Saved data entries:
☆ ☆ ☆

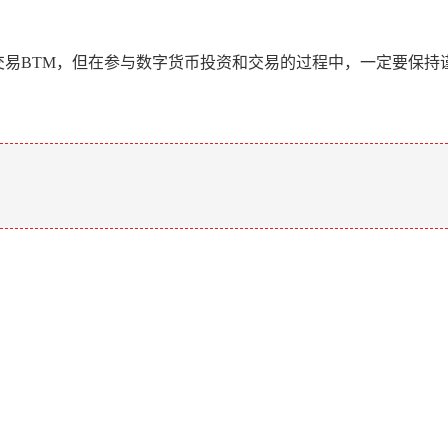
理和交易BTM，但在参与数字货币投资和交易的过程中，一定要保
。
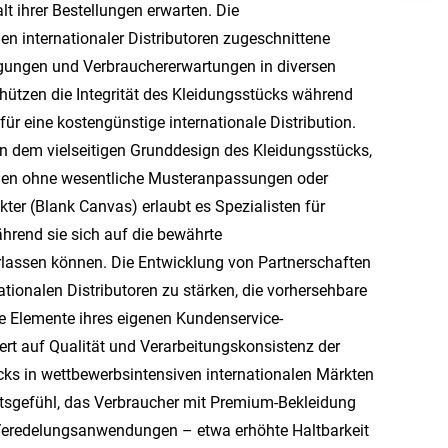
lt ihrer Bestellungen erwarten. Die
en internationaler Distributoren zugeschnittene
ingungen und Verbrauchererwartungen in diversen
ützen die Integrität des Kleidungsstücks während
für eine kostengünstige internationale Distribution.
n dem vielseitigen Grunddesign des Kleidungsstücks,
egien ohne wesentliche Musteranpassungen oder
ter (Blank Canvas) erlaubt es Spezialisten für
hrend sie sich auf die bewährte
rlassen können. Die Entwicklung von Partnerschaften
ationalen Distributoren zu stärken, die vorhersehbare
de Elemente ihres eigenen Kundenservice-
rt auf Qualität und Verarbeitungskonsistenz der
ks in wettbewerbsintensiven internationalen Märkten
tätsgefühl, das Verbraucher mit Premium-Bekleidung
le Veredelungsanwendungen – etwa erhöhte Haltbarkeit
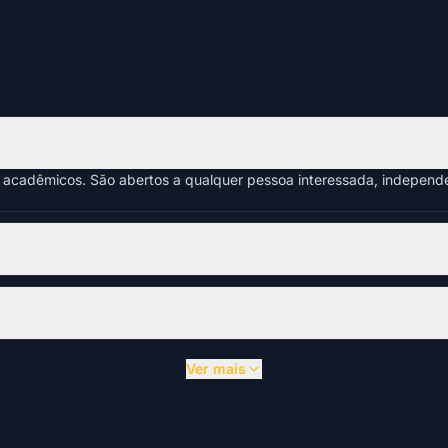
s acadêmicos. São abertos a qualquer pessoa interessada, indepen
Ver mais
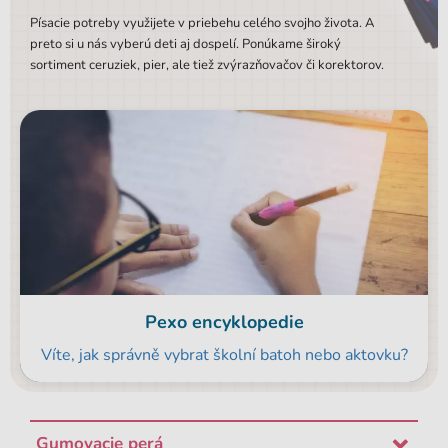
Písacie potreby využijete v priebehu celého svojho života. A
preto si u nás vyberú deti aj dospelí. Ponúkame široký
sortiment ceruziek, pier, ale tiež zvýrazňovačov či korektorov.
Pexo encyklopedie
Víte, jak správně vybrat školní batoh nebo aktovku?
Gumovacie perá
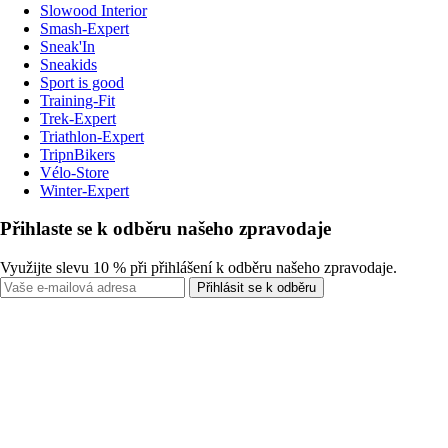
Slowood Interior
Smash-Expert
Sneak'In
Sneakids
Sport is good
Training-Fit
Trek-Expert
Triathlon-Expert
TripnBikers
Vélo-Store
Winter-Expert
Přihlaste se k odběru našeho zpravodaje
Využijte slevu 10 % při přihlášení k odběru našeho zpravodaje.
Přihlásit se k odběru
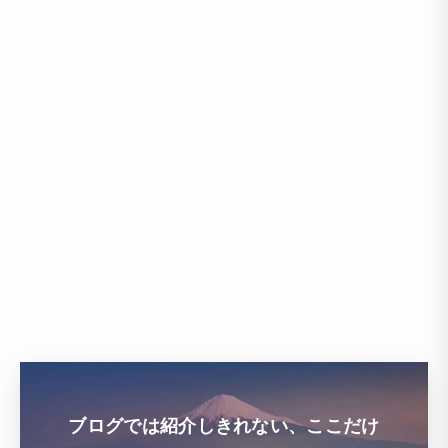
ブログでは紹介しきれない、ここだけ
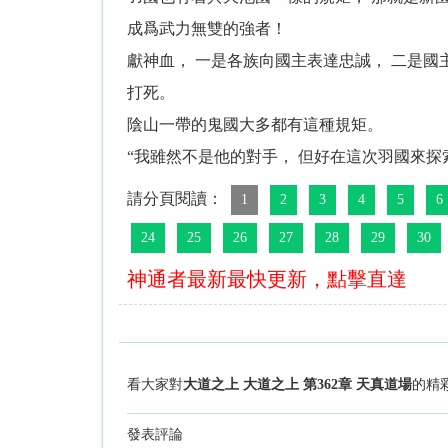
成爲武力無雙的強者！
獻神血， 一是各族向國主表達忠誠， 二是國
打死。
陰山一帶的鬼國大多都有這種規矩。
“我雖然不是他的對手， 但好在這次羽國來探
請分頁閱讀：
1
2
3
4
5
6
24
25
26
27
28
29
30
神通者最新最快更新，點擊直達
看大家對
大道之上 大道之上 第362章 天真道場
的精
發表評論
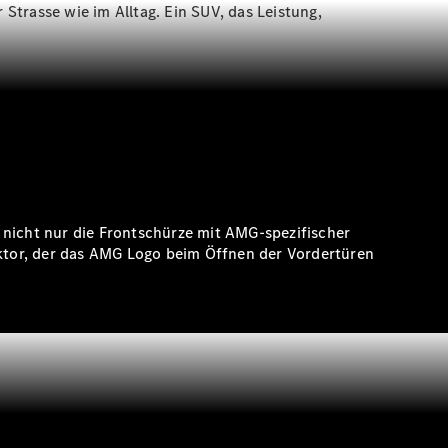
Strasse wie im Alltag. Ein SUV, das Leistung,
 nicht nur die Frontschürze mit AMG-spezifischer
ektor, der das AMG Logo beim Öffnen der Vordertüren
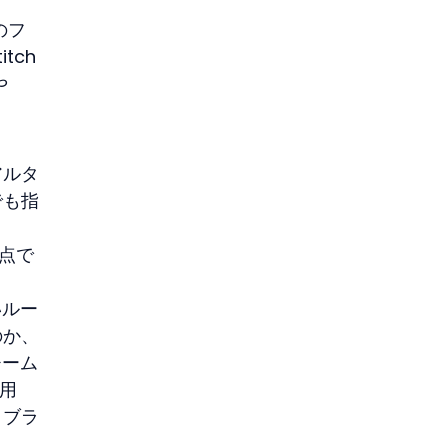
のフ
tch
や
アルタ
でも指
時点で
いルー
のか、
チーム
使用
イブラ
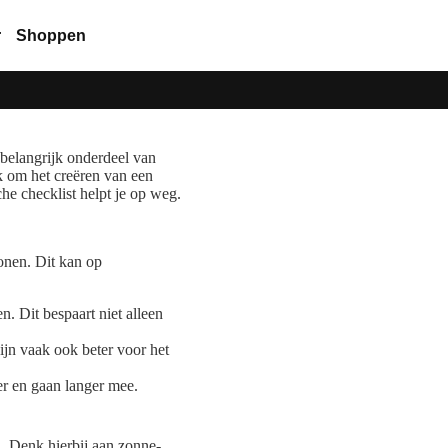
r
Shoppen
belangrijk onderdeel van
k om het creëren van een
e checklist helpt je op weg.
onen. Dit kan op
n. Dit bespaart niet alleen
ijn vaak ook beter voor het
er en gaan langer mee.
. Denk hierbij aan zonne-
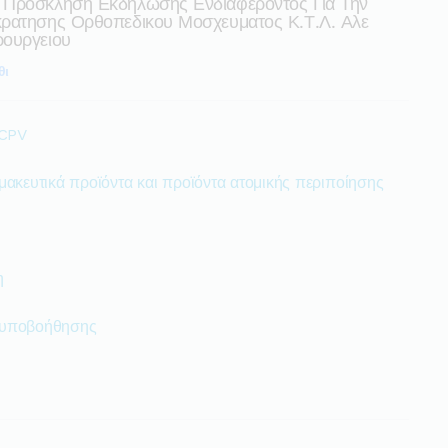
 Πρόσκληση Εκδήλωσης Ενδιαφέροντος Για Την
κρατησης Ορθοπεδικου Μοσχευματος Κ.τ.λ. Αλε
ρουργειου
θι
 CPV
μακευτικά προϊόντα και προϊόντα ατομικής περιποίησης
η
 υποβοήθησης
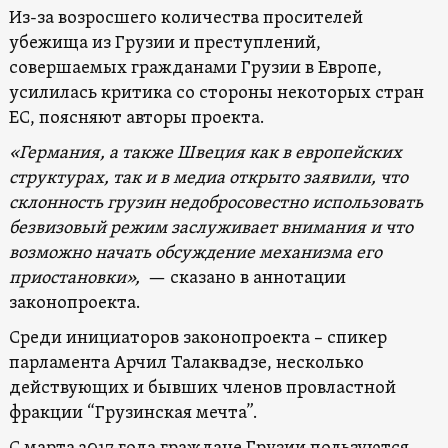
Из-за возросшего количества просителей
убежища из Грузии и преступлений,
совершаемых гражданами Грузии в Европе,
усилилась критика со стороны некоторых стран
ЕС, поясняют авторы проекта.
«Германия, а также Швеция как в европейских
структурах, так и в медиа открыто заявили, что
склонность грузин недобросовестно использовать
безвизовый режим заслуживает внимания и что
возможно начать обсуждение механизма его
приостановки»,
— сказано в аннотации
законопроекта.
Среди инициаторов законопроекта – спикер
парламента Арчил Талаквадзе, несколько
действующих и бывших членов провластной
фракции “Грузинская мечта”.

☆ ☆ ☆

Above are the entries; write them out again exactly, omitting the pictures.

理和交易BTM，但在参与数字货币投资和交易的过程中，一定要保
。
lt ihrer Bestellungen erwarten. Die
en internationaler Distributoren zugeschnittene
ingungen und Verbrauchererwartungen in diversen
ützen die Integrität des Kleidungsstücks während
für eine kostengünstige internationale Distribution.
n dem vielseitigen Grunddesign des Kleidungsstücks,
egien ohne wesentliche Musteranpassungen oder
ter (Blank Canvas) erlaubt es Spezialisten für
hrend sie sich auf die bewährte
rlassen können. Die Entwicklung von Partnerschaften
ationalen Distributoren zu stärken, die vorhersehbare
de Elemente ihres eigenen Kundenservice-
rt auf Qualität und Verarbeitungskonsistenz der
ks in wettbewerbsintensiven internationalen Märkten
tätsgefühl, das Verbraucher mit Premium-Bekleidung
le Veredelungsanwendungen – etwa erhöhte Haltbarkeit
s acadêmicos. São abertos a qualquer pessoa interessada, indepen
Ver mais
Písacie potreby využijete v priebehu celého svojho života. A
preto si u nás vyberú deti aj dospelí. Ponúkame široký
sortiment ceruziek, pier, ale tiež zvýrazňovačov či korektorov.
Pexo encyklopedie
Víte, jak správně vybrat školní batoh nebo aktovku?
Gumovacie perá
Slowood Interior
Smash-Expert
Sneak'In
Sneakids
Sport is good
Training-Fit
Trek-Expert
Triathlon-Expert
TripnBikers
Vélo-Store
Winter-Expert
Přihlaste se k odběru našeho zpravodaje
Využijte slevu 10 % při přihlášení k odběru našeho zpravodaje.
Přihlásit se k odběru
ブログでは紹介しきれない、ここだけ
成爲武力無雙的強者！
獻神血， 一是各族向國主表達忠誠， 二是國
打死。
陰山一帶的鬼國大多都有這種規矩。
“我雖然不是他的對手， 但好在這次羽國來探
請分頁閱讀：
1
2
3
4
5
6
24
25
26
27
28
29
30
神通者最新最快更新，點擊直達
看大家對
大道之上 大道之上 第362章 天真道場
的精
發表評論
Strasse wie im Alltag. Ein SUV, das Leistung,
 nicht nur die Frontschürze mit AMG-spezifischer
ektor, der das AMG Logo beim Öffnen der Vordertüren
のフ
tch
や
アルタ
でも指
時点で
いルー
のか、
チーム
使用
イブラ
r
Shoppen
belangrijk onderdeel van
k om het creëren van een
e checklist helpt je op weg.
onen. Dit kan op
n. Dit bespaart niet alleen
ijn vaak ook beter voor het
er en gaan langer mee.
. Denk hierbij aan zonne-
 Πρόσκληση Εκδήλωσης Ενδιαφέροντος Για Την
κρατησης Ορθοπεδικου Μοσχευματος Κ.τ.λ. Αλε
ρουργειου
θι
 CPV
μακευτικά προϊόντα και προϊόντα ατομικής περιποίησης
η
 υποβοήθησης
Из-за возросшего количества просителей
убежища из Грузии и преступлений,
совершаемых гражданами Грузии в Европе,
усилилась критика со стороны некоторых стран
ЕС, поясняют авторы проекта.
«Германия, а также Швеция как в европейских
структурах, так и в медиа открыто заявили, что
склонность грузин недобросовестно использовать
безвизовый режим заслуживает внимания и что
возможно начать обсуждение механизма его
приостановки»,
— сказано в аннотации
законопроекта.
Среди инициаторов законопроекта – спикер
парламента Арчил Талаквадзе, несколько
действующих и бывших членов провластной
фракции “Грузинская мечта”.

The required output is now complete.